> Task A:
Filter the entries below for the string "nossas", treating uppercase and lowercase as distinct, and copy out every line in which it occurs.

Top of Text for analysis

MLZoomcamp is an educational initiative by DataTalksClub focused on teaching machine learning and data science. The program covers various topics in machine learning, including supervised and unsupervised learning, deep learning, natural language processing, and more. MLZoomcamp often involves lectures, coding exercises, projects, and real-world applications to provide a comprehensive understanding of machine learning concepts and their practical implementations.
Project Link | Area | Project Description | Libraries |
---|---|---|---|
Exploratory Data Analysis and Linear Regression | Data Analysis & Linear Regression | Demonstrated essential data analysis techniques and linear regression using Python in a Jupyter notebook. Emphasized Pandas and NumPy for data manipulation, exploratory analysis, and linear regression implementation. Calculated linear regression weights through matrix inversion. | Pandas, NumPy |
Machine Learning for Regression | Machine Learning & Regression Analysis | Built a regression model predicting housing prices using the California Housing Prices dataset. Utilized Pandas, NumPy, Matplotlib, and Seaborn for data handling, visualization, and regression analysis. Regression by matrix inversion. | Pandas, NumPy, Matplotlib, Seaborn |
Classification with scikit-learn | Machine Learning & Classification | Focused on transforming a car price dataset into a classification problem, predicting whether a car's price is above its mean value ('above_average'). Utilized scikit-learn for classification modeling, NumPy, Pandas, Matplotlib, and Seaborn for data handling, visualization, and preprocessing. | scikit-learn, NumPy, Pandas, Matplotlib, Seaborn |
Model Evaluation | Machine Learning & Evaluation | Focused on model evaluation techniques—ROC-AUC, precision, recall, and F1 score. Transformed a car price dataset into a binary classification problem, predicting whether a car's price is above its mean value ('above_average'). Utilized scikit-learn for data prep, exploratory analysis, logistic regression, cross-validation, and hyperparameter tuning. | scikit-learn, NumPy, Pandas, Matplotlib, Seaborn |
Model Deployment with Flask, Gunicorn, and Docker | Deployment & Machine Learning | Focused on deploying a pre-trained ML model using Flask and containerizing it with Docker. Created a web service incorporating a Scikit-Learn model for predicting credit probabilities for clients. Utilized Flask, Gunicorn, and Docker for deployment. | Pipenv, Scikit-Learn, Pickle, Flask, Gunicorn, Docker |
Decision Trees and Ensemble Learning | Machine Learning & Regression Analysis | Analyzed the California Housing Prices dataset from Kaggle, focusing on predicting 'median_house_value.' Explored Decision Trees, Random Forests, and XGBoost for ensemble-based regression analysis. Implemented hyperparameter tuning for improved model performance. | pandas, numpy, matplotlib, seaborn, scikit-learn, XGBoost |
Image Classification with TensorFlow and Keras | Deep Learning & Computer Vision | Built an image classification model to differentiate between bees and wasps using TensorFlow and Keras. Leveraged the "Bee or Wasp?" dataset from Kaggle and implemented Convolutional Neural Networks (CNNs) for the classification task. Explored data augmentation through image transformations. | numpy, pandas, matplotlib, seaborn, TensorFlow, Keras |

Bottom of Text for analysis
Top of Task data

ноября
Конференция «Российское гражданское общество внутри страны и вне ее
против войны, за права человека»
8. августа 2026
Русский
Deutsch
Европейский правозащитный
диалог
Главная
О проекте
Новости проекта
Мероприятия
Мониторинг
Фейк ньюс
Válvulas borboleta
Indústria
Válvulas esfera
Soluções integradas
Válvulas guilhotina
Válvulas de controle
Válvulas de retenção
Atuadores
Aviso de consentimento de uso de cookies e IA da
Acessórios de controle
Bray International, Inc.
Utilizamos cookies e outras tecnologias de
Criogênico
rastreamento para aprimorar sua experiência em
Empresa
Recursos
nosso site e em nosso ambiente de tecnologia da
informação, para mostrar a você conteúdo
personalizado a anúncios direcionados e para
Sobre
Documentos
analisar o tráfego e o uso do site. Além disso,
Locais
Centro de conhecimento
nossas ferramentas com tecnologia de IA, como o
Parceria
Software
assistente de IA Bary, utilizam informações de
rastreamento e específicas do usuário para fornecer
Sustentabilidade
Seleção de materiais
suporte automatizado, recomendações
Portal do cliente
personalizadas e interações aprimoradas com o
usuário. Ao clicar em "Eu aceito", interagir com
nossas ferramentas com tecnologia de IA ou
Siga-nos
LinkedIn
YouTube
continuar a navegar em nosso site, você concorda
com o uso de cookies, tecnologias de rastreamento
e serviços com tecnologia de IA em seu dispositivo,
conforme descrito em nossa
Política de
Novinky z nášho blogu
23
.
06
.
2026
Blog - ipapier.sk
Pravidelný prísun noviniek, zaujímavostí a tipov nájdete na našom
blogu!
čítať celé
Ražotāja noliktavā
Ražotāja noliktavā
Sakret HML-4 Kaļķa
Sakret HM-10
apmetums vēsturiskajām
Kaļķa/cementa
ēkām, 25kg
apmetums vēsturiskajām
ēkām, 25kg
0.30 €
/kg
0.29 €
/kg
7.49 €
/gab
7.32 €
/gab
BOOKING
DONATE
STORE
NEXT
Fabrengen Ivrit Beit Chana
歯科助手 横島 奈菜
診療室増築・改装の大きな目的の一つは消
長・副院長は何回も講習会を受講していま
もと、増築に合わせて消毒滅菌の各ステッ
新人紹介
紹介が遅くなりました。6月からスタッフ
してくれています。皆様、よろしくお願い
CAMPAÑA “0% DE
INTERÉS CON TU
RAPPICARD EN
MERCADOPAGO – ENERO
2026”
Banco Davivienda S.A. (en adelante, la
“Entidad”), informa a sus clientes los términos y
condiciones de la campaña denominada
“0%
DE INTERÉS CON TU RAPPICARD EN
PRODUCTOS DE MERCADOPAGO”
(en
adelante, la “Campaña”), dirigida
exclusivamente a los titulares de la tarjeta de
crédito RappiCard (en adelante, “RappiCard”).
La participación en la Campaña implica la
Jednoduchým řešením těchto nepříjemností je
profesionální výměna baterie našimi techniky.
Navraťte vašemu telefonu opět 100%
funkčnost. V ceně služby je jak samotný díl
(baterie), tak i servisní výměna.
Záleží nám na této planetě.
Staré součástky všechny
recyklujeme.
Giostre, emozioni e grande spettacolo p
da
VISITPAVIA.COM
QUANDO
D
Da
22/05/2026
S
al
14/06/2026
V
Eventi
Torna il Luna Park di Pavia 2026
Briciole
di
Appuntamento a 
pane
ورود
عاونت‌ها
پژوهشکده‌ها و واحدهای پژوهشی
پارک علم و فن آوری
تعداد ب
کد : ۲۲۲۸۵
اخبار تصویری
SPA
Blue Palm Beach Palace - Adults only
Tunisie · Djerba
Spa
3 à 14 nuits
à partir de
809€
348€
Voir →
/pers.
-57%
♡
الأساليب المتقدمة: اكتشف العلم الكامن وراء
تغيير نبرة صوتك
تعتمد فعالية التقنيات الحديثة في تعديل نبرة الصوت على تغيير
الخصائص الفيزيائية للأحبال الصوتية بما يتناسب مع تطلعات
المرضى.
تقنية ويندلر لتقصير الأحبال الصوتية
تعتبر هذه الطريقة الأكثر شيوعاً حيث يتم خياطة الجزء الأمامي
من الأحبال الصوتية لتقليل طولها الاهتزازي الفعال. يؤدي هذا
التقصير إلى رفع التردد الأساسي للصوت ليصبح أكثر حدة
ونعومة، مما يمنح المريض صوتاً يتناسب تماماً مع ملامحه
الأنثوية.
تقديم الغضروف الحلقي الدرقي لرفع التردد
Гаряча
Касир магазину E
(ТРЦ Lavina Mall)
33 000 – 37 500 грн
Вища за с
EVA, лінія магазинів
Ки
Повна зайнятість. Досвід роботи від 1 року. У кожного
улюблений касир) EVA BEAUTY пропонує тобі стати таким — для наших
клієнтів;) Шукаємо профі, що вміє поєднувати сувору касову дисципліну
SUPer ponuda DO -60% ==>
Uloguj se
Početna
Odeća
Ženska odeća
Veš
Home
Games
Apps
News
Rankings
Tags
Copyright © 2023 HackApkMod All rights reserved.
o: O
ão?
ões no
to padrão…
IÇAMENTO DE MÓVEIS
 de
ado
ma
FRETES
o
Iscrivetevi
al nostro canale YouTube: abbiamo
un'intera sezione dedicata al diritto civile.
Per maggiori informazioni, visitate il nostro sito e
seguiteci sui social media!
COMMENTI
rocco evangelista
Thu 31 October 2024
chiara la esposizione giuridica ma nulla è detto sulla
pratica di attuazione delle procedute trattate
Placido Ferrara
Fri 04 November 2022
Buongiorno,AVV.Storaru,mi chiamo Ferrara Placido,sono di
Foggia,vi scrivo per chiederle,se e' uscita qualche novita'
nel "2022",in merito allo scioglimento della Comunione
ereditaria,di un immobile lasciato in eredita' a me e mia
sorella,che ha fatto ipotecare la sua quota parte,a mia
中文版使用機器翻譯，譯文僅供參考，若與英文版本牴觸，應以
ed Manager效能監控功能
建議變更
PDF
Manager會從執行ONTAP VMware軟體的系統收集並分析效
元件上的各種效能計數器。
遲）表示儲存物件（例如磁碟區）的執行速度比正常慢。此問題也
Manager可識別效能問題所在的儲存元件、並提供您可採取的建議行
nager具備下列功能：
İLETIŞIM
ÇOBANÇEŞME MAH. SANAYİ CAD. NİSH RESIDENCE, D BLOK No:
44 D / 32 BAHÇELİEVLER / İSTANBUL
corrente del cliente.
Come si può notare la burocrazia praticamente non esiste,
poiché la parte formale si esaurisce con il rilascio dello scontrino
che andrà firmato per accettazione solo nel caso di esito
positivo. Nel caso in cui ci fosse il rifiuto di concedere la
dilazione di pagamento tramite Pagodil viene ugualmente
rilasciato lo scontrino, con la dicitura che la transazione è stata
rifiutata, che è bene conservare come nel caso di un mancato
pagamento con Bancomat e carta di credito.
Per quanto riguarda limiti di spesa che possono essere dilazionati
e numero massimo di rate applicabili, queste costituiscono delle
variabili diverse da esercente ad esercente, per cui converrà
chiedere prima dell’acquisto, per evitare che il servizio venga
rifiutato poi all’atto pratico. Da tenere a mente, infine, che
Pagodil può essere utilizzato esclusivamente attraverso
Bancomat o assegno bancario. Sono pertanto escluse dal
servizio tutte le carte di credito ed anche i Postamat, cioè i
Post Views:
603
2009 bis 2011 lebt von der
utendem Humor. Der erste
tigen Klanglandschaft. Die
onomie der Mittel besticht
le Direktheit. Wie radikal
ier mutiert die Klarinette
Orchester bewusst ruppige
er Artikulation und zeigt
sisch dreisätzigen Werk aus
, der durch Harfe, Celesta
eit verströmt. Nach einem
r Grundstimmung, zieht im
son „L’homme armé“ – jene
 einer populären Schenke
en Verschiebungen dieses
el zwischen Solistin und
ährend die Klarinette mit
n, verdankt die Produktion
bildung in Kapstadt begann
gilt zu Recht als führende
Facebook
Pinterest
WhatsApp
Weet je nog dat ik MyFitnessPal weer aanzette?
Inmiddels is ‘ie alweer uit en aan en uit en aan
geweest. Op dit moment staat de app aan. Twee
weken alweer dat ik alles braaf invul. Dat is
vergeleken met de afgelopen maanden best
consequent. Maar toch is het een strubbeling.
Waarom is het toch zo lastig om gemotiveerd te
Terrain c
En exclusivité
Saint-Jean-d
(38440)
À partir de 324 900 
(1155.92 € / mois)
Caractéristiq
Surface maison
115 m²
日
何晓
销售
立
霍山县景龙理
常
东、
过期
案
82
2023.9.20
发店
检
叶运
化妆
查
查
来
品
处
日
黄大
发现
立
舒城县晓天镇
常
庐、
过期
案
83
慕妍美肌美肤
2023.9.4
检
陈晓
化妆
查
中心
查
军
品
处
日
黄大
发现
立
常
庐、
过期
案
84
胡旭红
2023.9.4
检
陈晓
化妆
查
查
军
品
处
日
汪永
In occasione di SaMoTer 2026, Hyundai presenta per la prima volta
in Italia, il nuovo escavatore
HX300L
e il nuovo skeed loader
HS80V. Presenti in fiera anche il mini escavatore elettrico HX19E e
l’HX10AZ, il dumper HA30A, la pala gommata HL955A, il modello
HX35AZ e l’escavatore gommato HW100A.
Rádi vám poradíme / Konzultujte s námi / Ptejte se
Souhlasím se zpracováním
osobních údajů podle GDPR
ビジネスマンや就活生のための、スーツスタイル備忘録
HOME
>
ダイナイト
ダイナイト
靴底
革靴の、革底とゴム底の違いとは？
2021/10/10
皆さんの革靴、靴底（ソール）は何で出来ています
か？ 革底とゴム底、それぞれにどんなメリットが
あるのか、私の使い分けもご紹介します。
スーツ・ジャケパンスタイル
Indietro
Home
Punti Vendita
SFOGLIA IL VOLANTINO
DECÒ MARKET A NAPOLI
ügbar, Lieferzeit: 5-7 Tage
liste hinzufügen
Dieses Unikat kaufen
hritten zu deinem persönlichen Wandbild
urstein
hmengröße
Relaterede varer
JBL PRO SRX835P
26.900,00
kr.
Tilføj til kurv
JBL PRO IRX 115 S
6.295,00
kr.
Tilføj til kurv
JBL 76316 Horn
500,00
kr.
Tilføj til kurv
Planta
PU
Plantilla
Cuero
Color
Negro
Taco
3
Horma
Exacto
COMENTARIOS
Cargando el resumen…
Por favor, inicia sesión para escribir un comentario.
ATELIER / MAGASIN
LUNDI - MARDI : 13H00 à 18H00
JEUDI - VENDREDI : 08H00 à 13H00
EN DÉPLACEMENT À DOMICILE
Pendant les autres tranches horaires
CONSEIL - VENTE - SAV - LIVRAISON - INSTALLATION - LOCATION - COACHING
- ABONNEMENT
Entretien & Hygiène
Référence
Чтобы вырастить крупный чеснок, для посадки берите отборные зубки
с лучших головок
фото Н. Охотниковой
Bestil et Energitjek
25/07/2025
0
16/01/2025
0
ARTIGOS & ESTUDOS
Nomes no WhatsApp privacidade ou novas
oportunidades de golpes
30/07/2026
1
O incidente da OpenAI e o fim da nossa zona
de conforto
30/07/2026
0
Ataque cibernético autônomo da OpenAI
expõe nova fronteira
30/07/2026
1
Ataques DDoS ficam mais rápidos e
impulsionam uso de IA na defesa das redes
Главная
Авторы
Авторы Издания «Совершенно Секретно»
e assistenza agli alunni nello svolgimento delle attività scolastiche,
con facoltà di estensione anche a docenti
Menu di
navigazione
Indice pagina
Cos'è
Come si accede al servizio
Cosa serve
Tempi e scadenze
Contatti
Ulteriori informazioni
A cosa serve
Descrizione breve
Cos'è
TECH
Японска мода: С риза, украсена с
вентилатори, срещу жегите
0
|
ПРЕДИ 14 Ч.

Bottom of Task data

> Task B:
Retype word for word the passage of the MLZoomcamp text above, starting with "MLZoomcamp is an" and going on through "their practical implementations.".

> Reply A:
nossas ferramentas com tecnologia de IA, como o
nossas ferramentas com tecnologia de IA ou

> Reply B:
MLZoomcamp is an educational initiative by DataTalksClub focused on teaching machine learning and data science. The program covers various topics in machine learning, including supervised and unsupervised learning, deep learning, natural language processing, and more. MLZoomcamp often involves lectures, coding exercises, projects, and real-world applications to provide a comprehensive understanding of machine learning concepts and their practical implementations.